Blessed with a distinctive soulful voice which combines a faux-Jamaican accent with the Cockney twang of his Hackney birthplace and the Irish lilt of his County Wexford upbringing, 21-year-old Michael Stafford, aka Maverick Sabre, first came to attention fronting abrasive slabs of dubstep by Chase & Status and Professor Green.
However, there's very little in the way of massive bass wobbles on his debut album, Lonely Are the Brave, which neatly fills the retro-hip-hop soul gap left by Plan B's recent ventures into other fields.
Indeed, the melancholic dissection of "Broken Britain" on understated opener "I Need" could well have been the first chapter of a Strickland Banks follow-up, as could the stripped-back acoustic blues of "Shooting the Stars," a stinging attack on police brutality, and the doo wop-tinged "No One," a heartfelt riposte to an ex-girlfriend which appears to borrow the melody from Ms.
Dynamite's "It Takes More." As authentic as the vintage Ronson-esque brass arrangements and socially conscious intentions are, Sabre only really begins to make his mark when he ventures into more uptempo territory, and nowhere more so than on the three sample-reliant tracks: "Let Me Go," a triumphant slice of brassy trip-hop which uses the same eerie Isaac Hayes string section as Portishead's "Glory Box"; the laid-back mid-'90s neo-soul of "Memories" (the Roots' "What They Do"), and the orchestral hip-hop of "These Days" (the Turtles' cover of the Byrds' "You Showed Me").
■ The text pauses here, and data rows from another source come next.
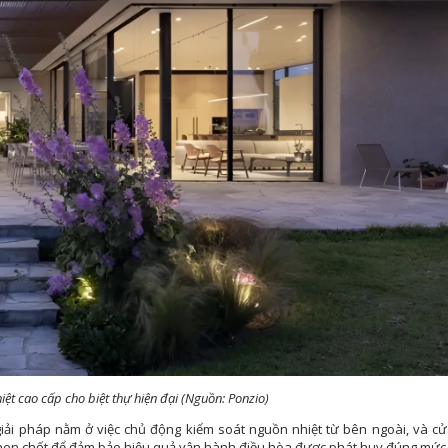
ệt cao cấp cho biệt thự hiện đại (Nguồn: Ponzio)
 giải pháp nằm ở việc chủ động kiểm soát nguồn nhiệt từ bên ngoài, và c
 then chốt để đảm bảo hiệu quả vận hành điều hòa được phát huy đúng mức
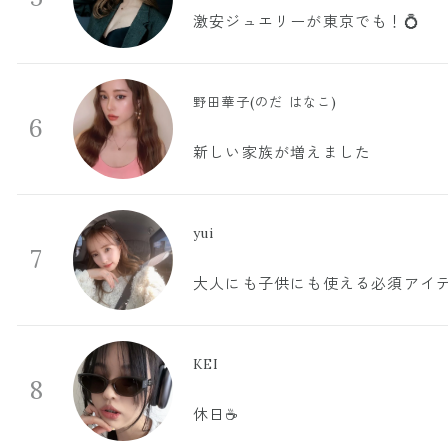
激安ジュエリーが東京でも！💍
野田華子(のだ はなこ)
6
新しい家族が増えました
yui
7
大人にも子供にも使える必須アイ
KEI
8
休日☕️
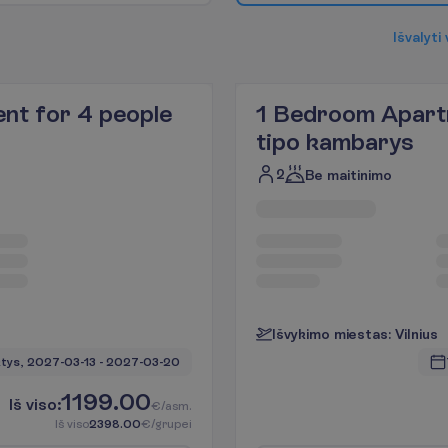
I
š
v
a
l
y
t
i
nt for 4 people
1 Bedroom Apart
tipo kambarys
2
Be maitinimo
I
š
v
y
k
i
m
o
m
i
e
s
t
a
s
:
V
i
l
n
i
u
s
tys, 
2027-03-13
 - 
2027-03-20
1199.00
I
š
v
i
s
o
:
€/asm.
I
š
v
i
s
o
2398.00
€/grupei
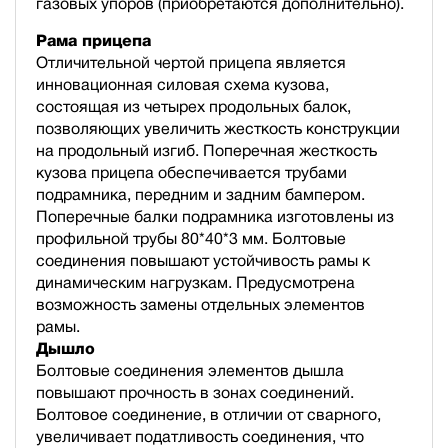
газовых упоров (приобретаются дополнительно).
Рама прицепа
Отличительной чертой прицепа является
инновационная силовая схема кузова,
состоящая из четырех продольных балок,
позволяющих увеличить жесткость конструкции
на продольный изгиб. Поперечная жесткость
кузова прицепа обеспечивается трубами
подрамника, передним и задним бампером.
Поперечные балки подрамника изготовлены из
профильной трубы 80*40*3 мм. Болтовые
соединения повышают устойчивость рамы к
динамическим нагрузкам. Предусмотрена
возможность замены отдельных элементов
рамы.
Дышло
Болтовые соединения элементов дышла
повышают прочность в зонах соединений.
Болтовое соединение, в отличии от сварного,
увеличивает податливость соединения, что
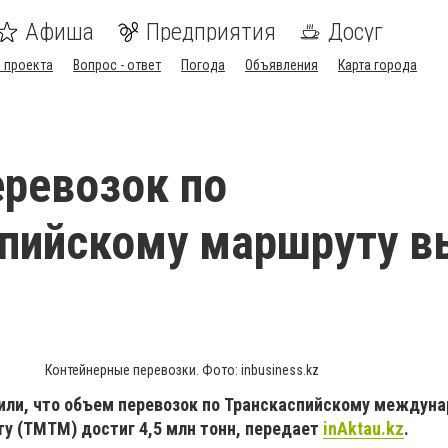
Афиша
Предприятия
Досуг
 проекта
Вопрос - ответ
Погода
Объявления
Карта города
ревозок по
пийскому маршруту в
Контейнерные перевозки. Фото: inbusiness.kz
или, что объем перевозок по Транскаспийскому междун
у (ТМТМ) достиг 4,5 млн тонн, передает
inAktau.kz
.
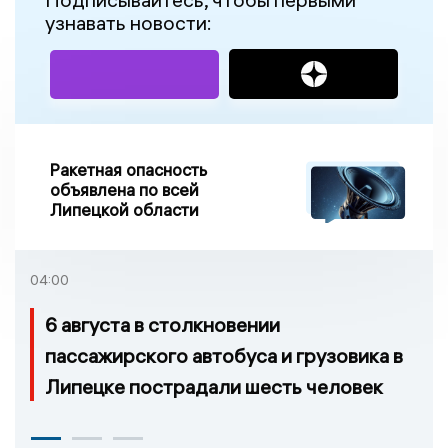
узнавать новости:
Ракетная опасность
объявлена по всей
Липецкой области
04:00
6 августа в столкновении
пассажирского автобуса и грузовика в
Липецке пострадали шесть человек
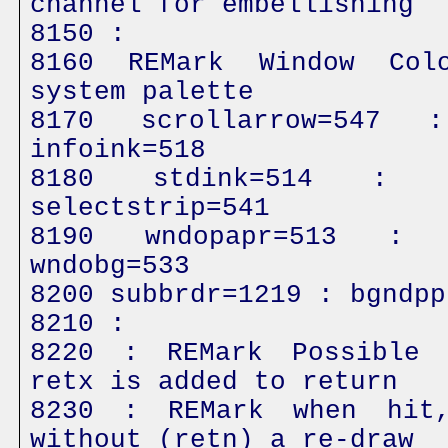
channel for embellishing
8150 :
8160 REMark Window Col
system palette
8170 scrollarrow=547 
infoink=518
8180 stdink=514 : s
selectstrip=541
8190 wndopapr=513 : 
wndobg=533
8200 subbrdr=1219 : bgndpp
8210 :
8220 : REMark Possible 
retx is added to return
8230 : REMark when hit
without (retn) a re-draw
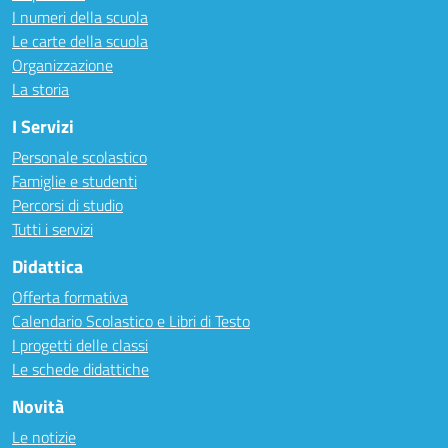
I numeri della scuola
Le carte della scuola
Organizzazione
La storia
I Servizi
Personale scolastico
Famiglie e studenti
Percorsi di studio
Tutti i servizi
Didattica
Offerta formativa
Calendario Scolastico e Libri di Testo
I progetti delle classi
Le schede didattiche
Novità
Le notizie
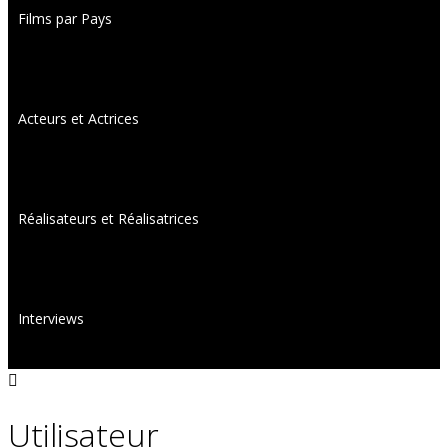
Films par Pays
Acteurs et Actrices
Réalisateurs et Réalisatrices
Interviews
Utilisateur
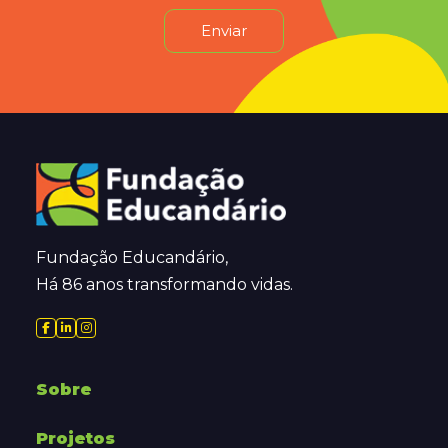
Enviar
Fundação Educandário,
Há 86 anos transformando vidas.
Sobre
Projetos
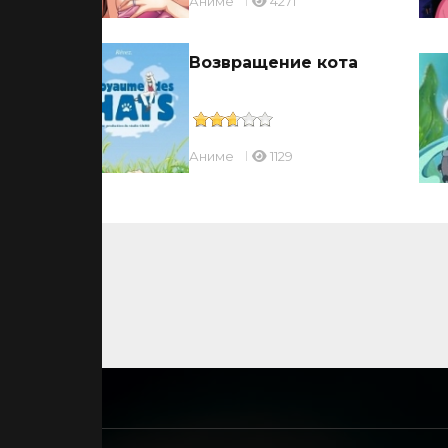
Аниме
4271
Возвращение кота
Аниме
1129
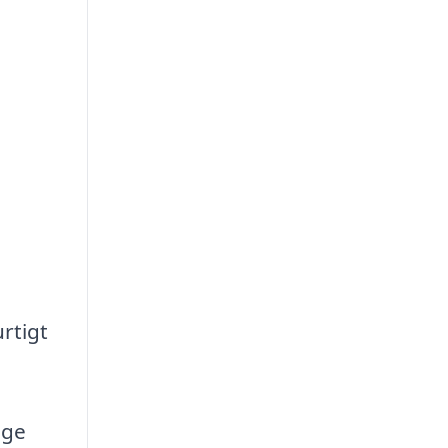
rtigt
ige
Elsewhere, the ghostly reggae of "Cold Game" recalls Finley Quaye at his Brit Award-winning peak, the baggy beats of "Open My Eyes" and the summery East Coast vibes of "Sometimes" allow Sabre to showcase his impressive MC skills, while the falsetto-led chorus of the toe-tapping "Running Away" provides the album's most infectious hook.
An impassioned cover of Sam Cooke's revolutionary classic, "A Change Is Gonna Come" (chosen as a response to the 2011 London riots), proves Sabre is the real deal.
But the more compelling contemporary fare on Lonely Are the Brave suggests he should ditch the classic soul man routine and continue to embrace a sound as intriguing as his voice.